** Text shown follows **

# Intonation in Korean as spoken in North Korea



## Setwale_Charm

Hi all!
I am no great expert in Korean, but I hear it spoken quite often. And this thing always puzzled me:
Why is it that they seem to speak with such emphasis? such exaggerated tones? at least, on TV?
Is that the way they normally speak in everyday life?
This is nothing like what I hear from South Korean speakers, whether on television or in everyday life?
Is that a characteristic feature of North Korean?


----------



## Avant Gardener

People who are more familiar with everyday life in North Korea can weigh in, but this is not how most people speak. In fact the video is from a very famous announcer, 리춘히 (Ri Chun-hee), who popularized this kind of speaking style for North Korean broadcast. In the move "Parasite," when the characters begin to mimic North Korean broadcasters, it is probably 리춘히 who they are thinking of (consciously or unconsciously). While some political or official speeches may approximate 리춘히's speaking style, this is not how people talk for most occasions.

Edit: This post originally responded to a video that has been taken down. Suffice it to say that you can find many examples of everyday speech in North Korea quite different from the famous news announcements if you look online. North Korean film also provides examples of more naturalistic dialogue.

** End of Text shown **

### Work order
Answer these questions using the forum thread on North Korean intonation:
1. Where does the first poster say the emphatic, exaggerated tones are heard?
2. Which announcer does the reply credit with popularizing this speaking style for North Korean broadcast?
3. According to the edit, what else provides examples of more naturalistic dialogue?

** Provided records follows **

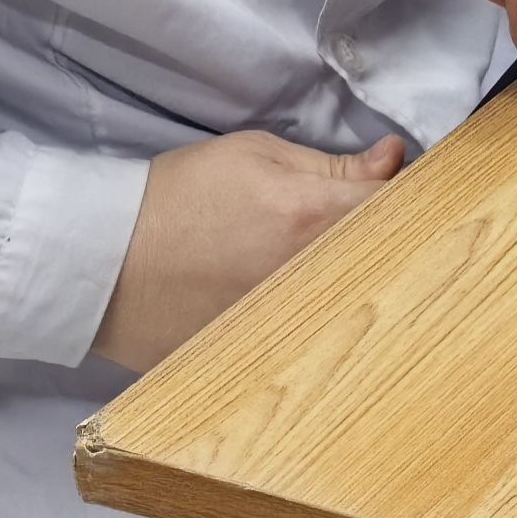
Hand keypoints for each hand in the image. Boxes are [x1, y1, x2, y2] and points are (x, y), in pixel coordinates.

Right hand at [91, 127, 406, 372]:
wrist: (101, 261)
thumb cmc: (177, 196)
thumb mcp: (254, 156)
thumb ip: (332, 165)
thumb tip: (393, 159)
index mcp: (310, 218)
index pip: (400, 210)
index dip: (415, 201)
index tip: (411, 198)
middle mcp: (308, 277)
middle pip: (387, 266)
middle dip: (397, 251)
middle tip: (386, 239)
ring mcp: (287, 326)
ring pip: (355, 311)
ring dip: (363, 293)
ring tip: (349, 281)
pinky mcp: (262, 361)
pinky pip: (313, 347)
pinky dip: (322, 333)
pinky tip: (316, 321)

** End of Provided records **

### Written solution
1. On TV.
2. 리춘히 (Ri Chun-hee).
3. North Korean film.